How can policymakers increase the level of implementation of the SDGs?

“We need to look beyond narrow economic indicators of progress, which have become the main driver of policy making. At the opening event of the Italian Sustainable Development Festival, Italian journalist Monica Maggioni said that the Agenda is a gift. This is because its complexity forces us to recognize that complex problems require complex solutions. We must acknowledge that there is no single correct answer and that no solution can be developed within the framework of a single country, which is why we need to cooperate at the international level. According to Zygmunt Bauman, in these days the predominant political aspiration is “Retrotopia”, which is projected towards the return to an ideal past more than towards the construction of a better future. Instead, if we aim at a “Sustainable Utopia” through Environmental and Social Sustainability, the need to make our voices heard becomes even more important”.

How and why should cooperatives play a key role in fulfilling the United Nations’ sustainable development Agenda?

“Cooperative enterprises are by nature a sustainable and participatory form of business: it is in their DNA. It is not sufficient, however. The pace of change is faster than ever and there must be a strong commitment by all governments and all businesses to advance the SDGs. Through collaborative strategies, we have to review our past, think of our present situation and work on our future challenges. In doing so, cooperatives can play a key role in promoting public awareness of a sustainable and viable future”.
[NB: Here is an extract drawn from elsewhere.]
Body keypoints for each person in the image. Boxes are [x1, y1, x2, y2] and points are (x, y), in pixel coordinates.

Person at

The 2018 World Cooperative Monitor collected data for 2,575 organisations (around 200 more than last year) from 8 sectors of activity, 1,157 of which had a turnover of more than USD100m. The Top 300 cooperatives and mutuals report a total turnover of over two trillion USD.

The world’s top 300 cooperative organizations operate in different sectors: insurance (32%), agriculture (35%), wholesale and retail trade (19%), banking and financial services (8%), industry and utilities (2%), health, education and social care (2%) and other services (2%).
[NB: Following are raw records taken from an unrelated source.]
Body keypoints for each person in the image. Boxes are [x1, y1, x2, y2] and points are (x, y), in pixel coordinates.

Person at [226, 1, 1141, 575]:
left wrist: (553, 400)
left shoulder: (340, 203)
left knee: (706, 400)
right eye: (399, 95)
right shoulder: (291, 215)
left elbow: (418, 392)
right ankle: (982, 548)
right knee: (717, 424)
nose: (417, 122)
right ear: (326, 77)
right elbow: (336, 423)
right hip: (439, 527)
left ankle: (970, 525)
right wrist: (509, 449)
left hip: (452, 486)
2018 Results. This year’s results show the largest organisations in the cooperative movement performing well, with only slight variations to the top positions across the sectors. In the Top 300 ranking based on turnover Groupe Crédit Agricole and Groupe BPCE, both from France, place first and second respectively, with BVR of Germany ranking third. And in the Top 300 based on the ratio of turnover over gross domestic product (GDP) per capita ranking, reintroduced this year, IFFCO from India holds the top position.

SDGs focus. New this year is a special analysis of the Top 300 and the United Nations’ Sustainable Development Goals (SDGs). This new addition to the WCM report takes a look at how the largest cooperative enterprises and mutuals in the world are moving towards achieving the SDGs, examining documents reported to the UN Global Compact project and Global Reporting Initiative (GRI).